Análise sobre a morte tendo como ponto de partida a postura de Camila Trevisol, rainha de Rodeio, diante do evento.
A morte sempre nos desconcerta. Ainda que uma das poucas certezas da vida, continua sendo um tema evitado, silenciado, temido. Não por acaso: estudos, como o da Chapman University (EUA), mostram que o medo da morte está entre os mais comuns entre os seres humanos — mais do que o medo de desastres naturais, fracasso ou rejeição. Afinal, ela nos confronta com o desconhecido, com a perda e com o fim. Mas, de tempos em tempos, surge alguém que escolhe encarar esse momento inevitável com uma postura que nos cala e nos ensina.
Foi assim com Camila Trevisol, jovem de apenas 22 anos, eleita a Rainha da Festa do Peão de Americana, um dos maiores rodeios do país. Com um sorriso marcante e uma presença que cativava multidões, Camila travou uma batalha pública e corajosa contra o câncer. Quando a doença venceu o corpo, não venceu o espírito. Ela partiu nesta quarta-feira, 23, deixando uma carta que é, ao mesmo tempo, testamento, despedida e lição de vida.
"Já cumpri meu papel aqui na terra... meu papel foi inspirar e influenciar vocês sobre a vida", escreveu Camila. Palavras que ecoam como uma missão cumprida, mesmo em sua brevidade. Em um tempo em que se valoriza tanto a aparência, o sucesso e a performance, ela escolheu valorizar o que é essencial: a presença, a gratidão, o amor.

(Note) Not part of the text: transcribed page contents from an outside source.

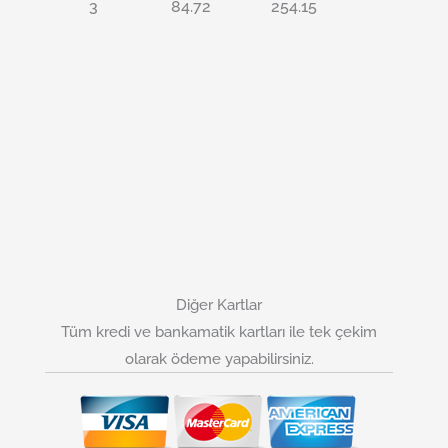
3
84.72
254.15
Diğer Kartlar
Tüm kredi ve bankamatik kartları ile tek çekim
olarak ödeme yapabilirsiniz.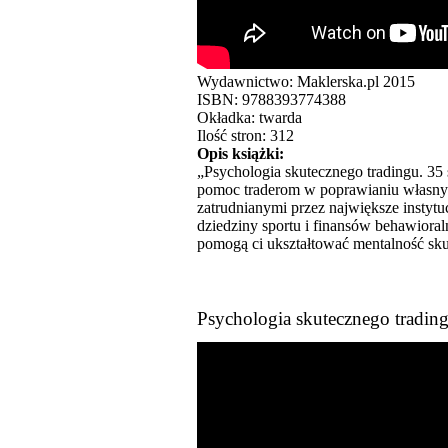
Wydawnictwo: Maklerska.pl 2015
ISBN: 9788393774388
Okładka: twarda
Ilość stron: 312
Opis książki:
„Psychologia skutecznego tradingu. 35 s
pomoc traderom w poprawianiu własnych
zatrudnianymi przez największe instyt
dziedziny sportu i finansów behawiora
pomogą ci ukształtować mentalność sku
Psychologia skutecznego trading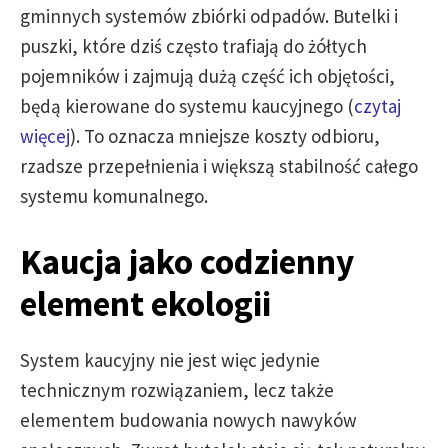
gminnych systemów zbiórki odpadów. Butelki i
puszki, które dziś często trafiają do żółtych
pojemników i zajmują dużą część ich objętości,
będą kierowane do systemu kaucyjnego (
czytaj
więcej
). To oznacza mniejsze koszty odbioru,
rzadsze przepełnienia i większą stabilność całego
systemu komunalnego.
Kaucja jako codzienny
element ekologii
System kaucyjny nie jest więc jedynie
technicznym rozwiązaniem, lecz także
elementem budowania nowych nawyków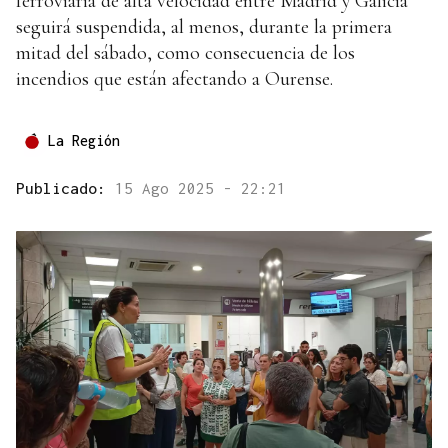
ferroviaria de alta velocidad entre Madrid y Galicia
seguirá suspendida, al menos, durante la primera
mitad del sábado, como consecuencia de los
incendios que están afectando a Ourense.
La Región
Publicado:
15 Ago 2025 - 22:21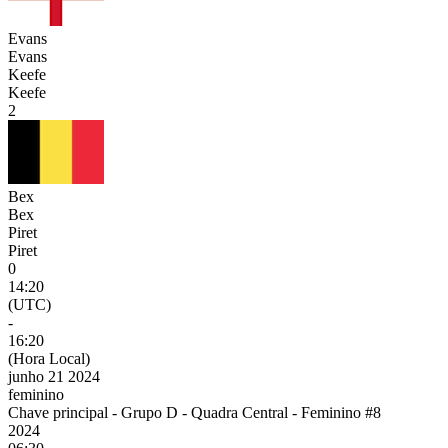
Evans
Evans
Keefe
Keefe
2
Bex
Bex
Piret
Piret
0
14:20
(UTC)
-
16:20
(Hora Local)
junho 21 2024
feminino
Chave principal - Grupo D - Quadra Central - Feminino #8
2024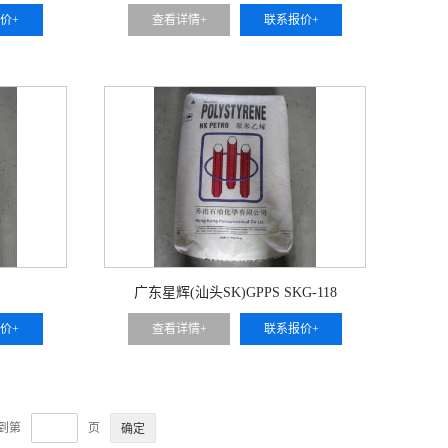
价+
查看详情+
联系报价+
广东星辉(汕头SK)GPPS SKG-118
价+
查看详情+
联系报价+
到第
页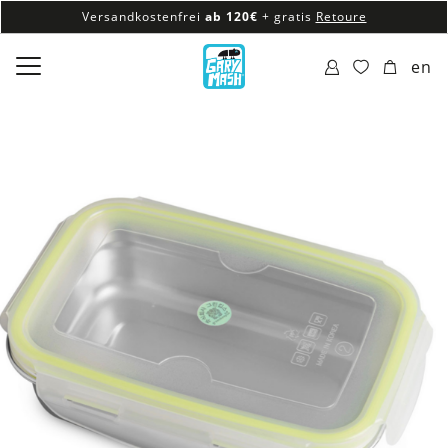
Versandkostenfrei
ab 120€
+ gratis
Retoure
100% veganes & fair produziertes Sortiment
en
Versandkostenfrei
ab 120€
+ gratis
Retoure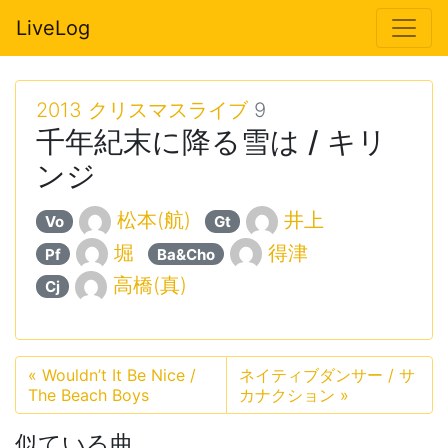
LiveLog
2013 クリスマスライブ
9
千年紀末に降る雪は / キリ
ンジ
松本(航)
井上
Vo
Gt
堀
得津
Pf
Ba&Cho
高橋(真)
Cj
«
Wouldn’t It Be Nice /
ネイティブダンサー / サ
The Beach Boys
カナクション
»
似ている曲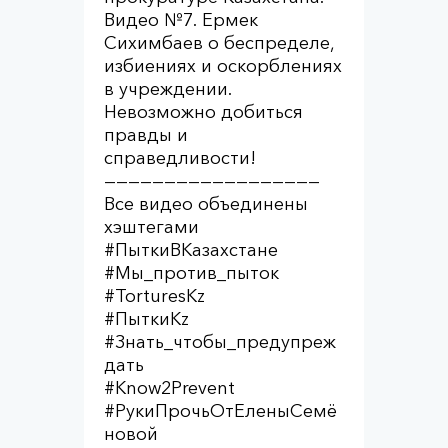
Видео №7. Ермек
Сихимбаев о беспределе,
избиениях и оскорблениях
в учреждении.
Невозможно добиться
правды и
справедливости!
——————————————————
Все видео объединены
хэштегами
#ПыткиВКазахстане
#Мы_против_пыток
#TorturesKz
#ПыткиKz
#Знать_чтобы_предупреж
дать
#Know2Prevent
#РукиПрочьОтЕленыСемё
новой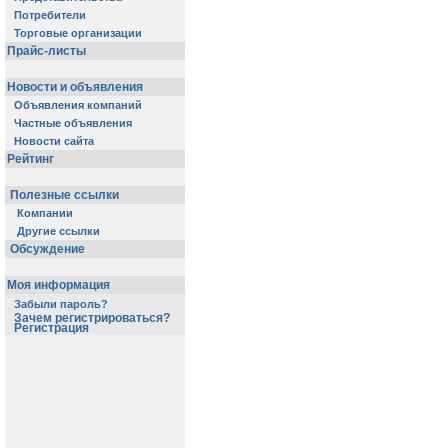
Потребители
Торговые организации
Прайс-листы
Новости и объявления
Объявления компаний
Частные объявления
Новости сайта
Рейтинг
Полезные ссылки
Компании
Другие ссылки
Обсуждение
Моя информация
Забыли пароль?
Зачем регистрироваться?
Регистрация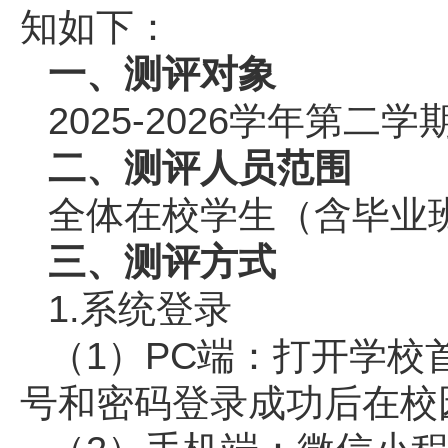
知如下：
一、测评对象
2025-2026学年第
二、测评人员范围
全体在校学生（含毕业
三、测评方式
1.系统登录
（1）PC端：打开学
号和密码登录成功后在校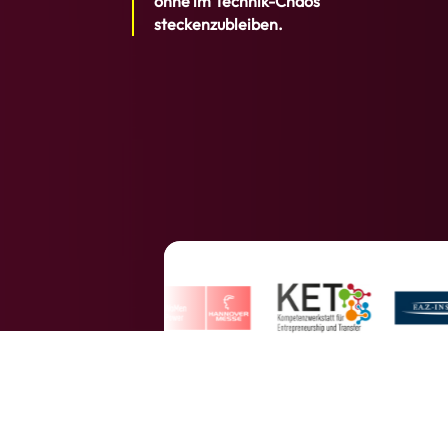
ohne im Technik-Chaos
steckenzubleiben.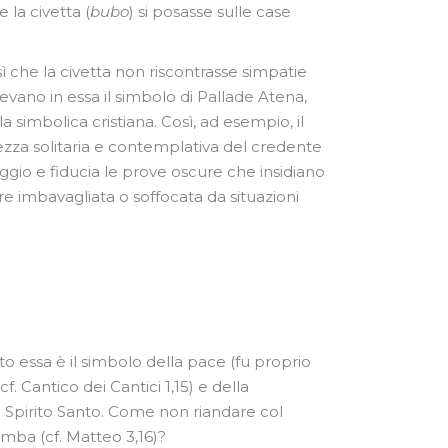
 la civetta (
bubo
) si posasse sulle case
 che la civetta non riscontrasse simpatie
vano in essa il simbolo di Pallade Atena,
a simbolica cristiana. Così, ad esempio, il
ezza solitaria e contemplativa del credente
gio e fiducia le prove oscure che insidiano
re imbavagliata o soffocata da situazioni
o essa è il simbolo della pace (fu proprio
f. Cantico dei Cantici 1,15) e della
lo Spirito Santo. Come non riandare col
omba (cf. Matteo 3,16)?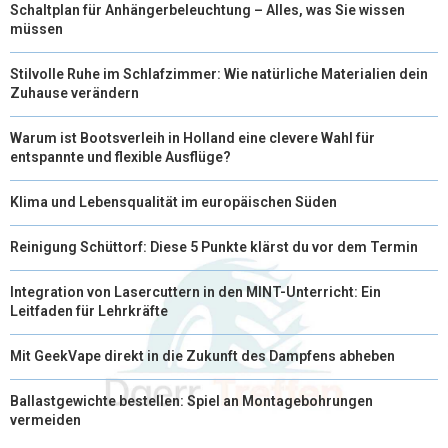
Schaltplan für Anhängerbeleuchtung – Alles, was Sie wissen
müssen
Stilvolle Ruhe im Schlafzimmer: Wie natürliche Materialien dein
Zuhause verändern
Warum ist Bootsverleih in Holland eine clevere Wahl für
entspannte und flexible Ausflüge?
Klima und Lebensqualität im europäischen Süden
Reinigung Schüttorf: Diese 5 Punkte klärst du vor dem Termin
Integration von Lasercuttern in den MINT-Unterricht: Ein
Leitfaden für Lehrkräfte
Mit GeekVape direkt in die Zukunft des Dampfens abheben
Ballastgewichte bestellen: Spiel an Montagebohrungen
vermeiden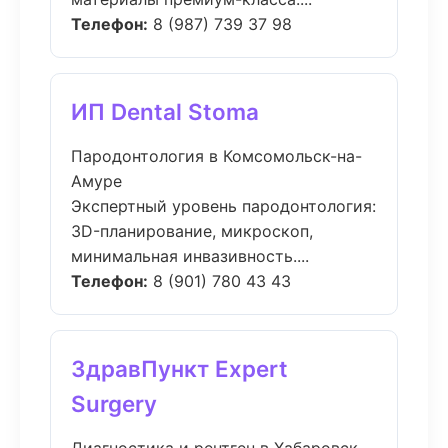
Телефон:
8 (987) 739 37 98
ИП Dental Stoma
Пародонтология в Комсомольск-на-
Амуре
Экспертный уровень пародонтология:
3D-планирование, микроскоп,
минимальная инвазивность....
Телефон:
8 (901) 780 43 43
ЗдравПункт Expert
Surgery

A morte, em Camila, não encontrou alguém rendido. Encontrou alguém em paz. E isso nos lembra de uma verdade bíblica muitas vezes esquecida: a fé não nos livra da morte, mas nos prepara para enfrentá-la com dignidade e esperança. Em sua segunda carta a Timóteo, o apóstolo Paulo escreveu: “Combati o bom combate, terminei a corrida, guardei a fé” (2 Tm 4:7). Para ele, morrer era lucro (Fp 1:21), pois sua vida já havia sido entregue por completo ao propósito de Deus. Assim também viveram os "heróis da fé", listados em Hebreus 11, que mesmo sem verem o cumprimento de todas as promessas, morreram crendo, com coragem, com esperança no invisível.
Camila não citou versículos, mas viveu o evangelho na prática: a coragem em meio à dor, a generosidade ao se despedir, a serenidade ao reconhecer seus limites. Como escreveu o teólogo Dietrich Bonhoeffer, mártir do nazismo: “A morte é o último festival na jornada cristã.” Não porque ela seja doce, mas porque, para quem tem fé, ela não é o fim — é passagem, é encontro.
Outros nomes da história ecoam esse mesmo espírito. Joan of Arc, que foi queimada viva, afirmou pouco antes de sua morte: "Cada homem dá sua vida pelo que acredita. Às vezes as pessoas vivem por aquilo. Outras vezes, as pessoas morrem por isso." Martin Luther King Jr., na véspera de seu assassinato, declarou: “Eu estive no topo da montanha... e não me preocupo com nada. Eu não temo nenhum homem. Os meus olhos viram a glória da vinda do Senhor.”
Camila, à sua maneira, se une a esse grupo de almas que transformam a dor em testemunho, o fim em semente, o medo em mensagem. Sua carta permanece como um legado digital e espiritual, um lembrete de que a vida é curta demais para ser vivida no automático — e de que é possível partir com leveza, se o coração estiver cheio de amor e missão.
A teologia cristã não romantiza a morte, mas a ressignifica. Em Cristo, a morte perdeu seu aguilhão (1 Co 15:55). Não é mais o terror absoluto, mas a porta para a eternidade com Deus. Camila acreditava nisso. E viveu à altura dessa fé.